“In it to win it” is not a sufficient goal.
And most debaters can’t differentiate between preparing to win and making winning the priority. Of course, competition is good. It’s a refiner, a strainer, a purifier. It sharpens your skills, weeds out bad habits, and gives you an arena for practice. Tournaments are great. Competition is great. But the bitter hunger to win is not. Winning is a glorious feeling, and it’s an honor. Not necessarily because it means you’re the best, but because it signifies dedication and perseverance. First place is a pleasant reward for worthwhile work. But every debater at your tournament wants to win. What will separate you from the crowd?

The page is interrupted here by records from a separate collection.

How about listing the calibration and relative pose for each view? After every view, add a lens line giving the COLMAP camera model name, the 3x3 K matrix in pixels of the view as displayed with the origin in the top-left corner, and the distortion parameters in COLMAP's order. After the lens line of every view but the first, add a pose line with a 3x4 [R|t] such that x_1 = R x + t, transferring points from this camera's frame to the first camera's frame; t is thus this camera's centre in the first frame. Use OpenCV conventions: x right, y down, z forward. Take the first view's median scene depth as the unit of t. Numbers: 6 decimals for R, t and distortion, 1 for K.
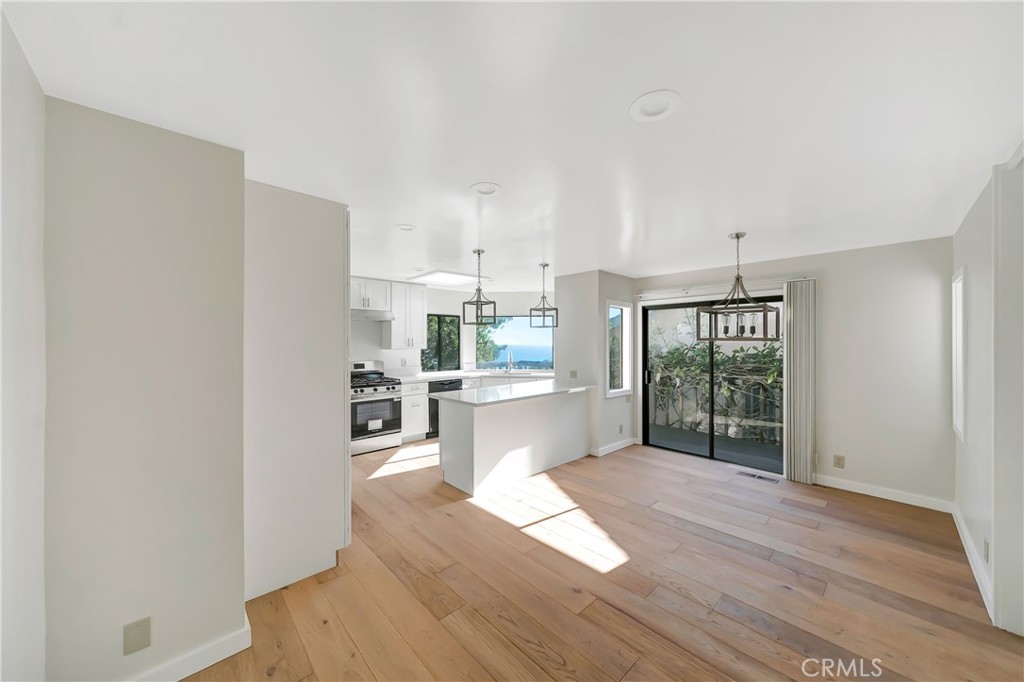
lens RADIAL K [[365.2, 0, 512.0], [0, 365.2, 341.0], [0, 0, 1]] dist [0.001053, 0.000042]
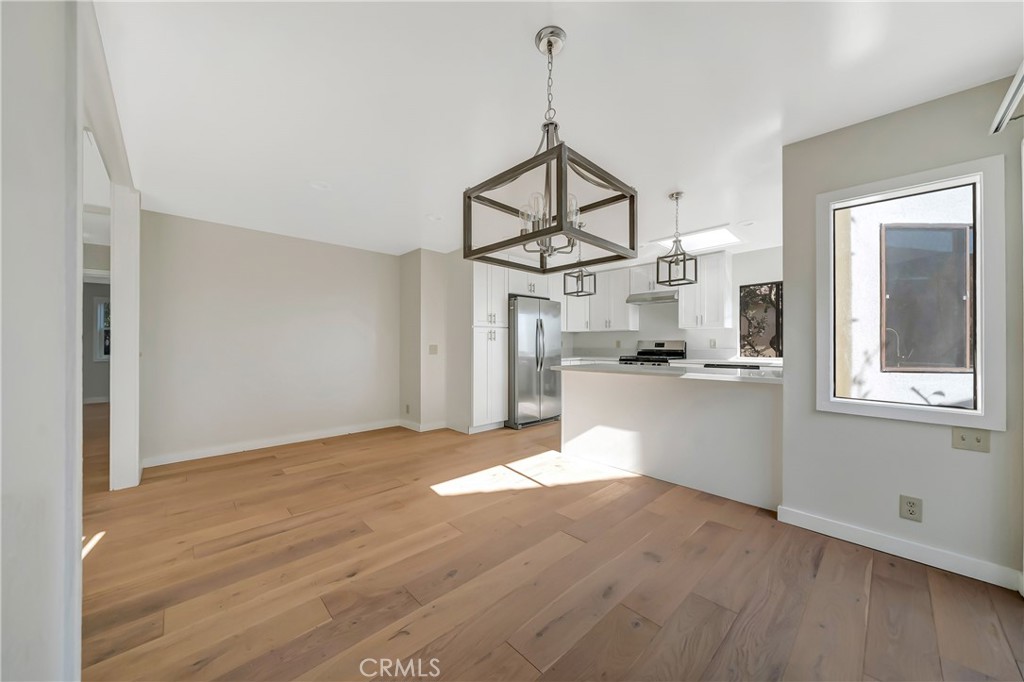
lens RADIAL K [[358.4, 0, 512.0], [0, 358.4, 341.0], [0, 0, 1]] dist [-0.000883, -0.000047]
pose [[0.007201, -0.007615, -0.999945, 0.620954], [-0.005314, 0.999957, -0.007654, 0.065521], [0.999960, 0.005369, 0.007160, 0.538626]]
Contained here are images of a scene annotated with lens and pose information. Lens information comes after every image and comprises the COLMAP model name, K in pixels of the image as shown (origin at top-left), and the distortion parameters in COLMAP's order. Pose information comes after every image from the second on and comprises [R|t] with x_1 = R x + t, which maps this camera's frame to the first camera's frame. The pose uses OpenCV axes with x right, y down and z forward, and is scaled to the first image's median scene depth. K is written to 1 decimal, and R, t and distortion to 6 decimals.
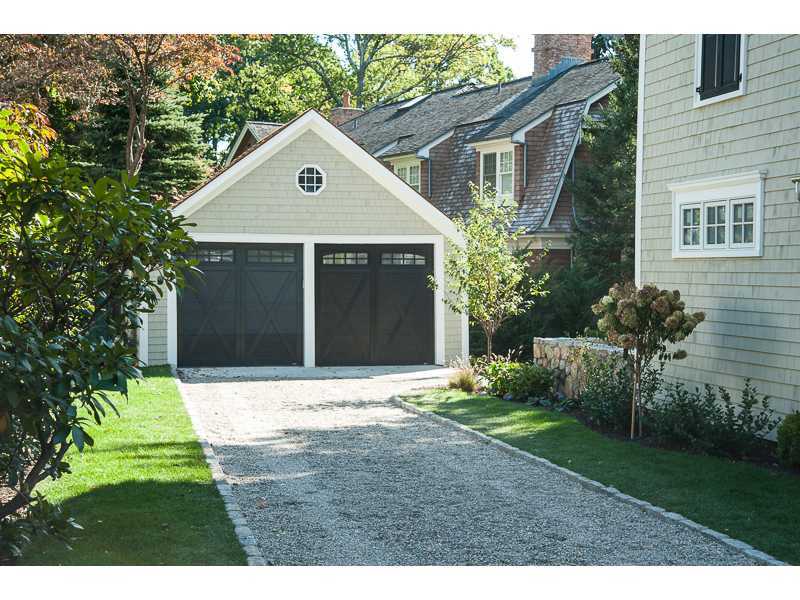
lens RADIAL K [[564.7, 0, 400.0], [0, 564.7, 300.0], [0, 0, 1]] dist [-0.051335, 0.000273]
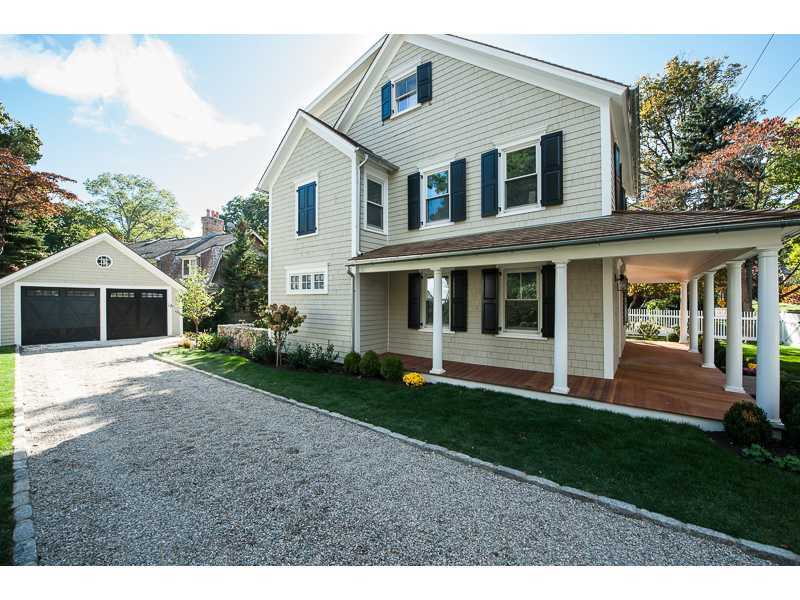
lens RADIAL K [[300.6, 0, 400.0], [0, 300.6, 300.0], [0, 0, 1]] dist [-0.029093, -0.000019]
pose [[0.801566, -0.002167, 0.597902, 0.090590], [0.030134, 0.998869, -0.036779, 0.026801], [-0.597146, 0.047498, 0.800725, -0.621275]]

Stop itching to win. Get over the insatiable need to walk across that stage. Instead, pour your time into developing a winning mindset. Choose to prepare instead of just wanting it. Winning, as your only goal, is counterproductive for four reasons.
Doesn’t develop skill
Wanting to win doesn’t make you any better. You need to improve if you want to win, but wanting it doesn’t do the work for you. You’ll end up frustrated with yourself, your partner, and the system. Your goal doesn’t just happen. Put your focus on developing skill, not winning. Interestingly enough, skill is developed through learning experiences, not determination to bulldoze and win. So if you want to win, put yourself in every experience-filled-situation fathomable. Burning to win distracts you from preparing for it.
No relatability
You need a human element to win over your audience. If you sprint into the room, eye on the prize, and kick your opponent’s dead bodies aside as you sink your teeth into the trophy: it won’t go well for you. I promise. Ruthlessly crushing your opponents alienates you from your peers and judges. Not only will you lose your reputation, you’ll lose your rapport, which leads to fewer ballots. Focus on connecting with your audience. Don’t estrange them by chasing your trophy more than their esteem.
Entitlement mentality
If winning is your goal, you want it bad enough to think you deserve it. If it doesn’t happen, you’re bitter. You’re disappointed in yourself, frustrated with your partner, jealous of your successful peers, and indignant towards the judges. The indignance instills an entitlement mentality, which wrings your experience dry. You won’t do what it takes to practice and educate yourself if you think you simply “deserve” to win.
Stress is a distraction
Telling yourself “It’s First Place or exile” mounts enormous stress in you. You might not even notice it. Not only is stress physically tolling, it clogs your brain from productivity. Stressing over winning is an obstacle to debating well, since it impairs you from being able to focus or make clear decisions. If you make it your goal, you’ll invariably crumble and disintegrate under the pressure. Don’t go there. Resolve to grow and develop as a human being, not as the First Place Monster.
Don’t make winning the tournament your goal. Prepare to win over your audience.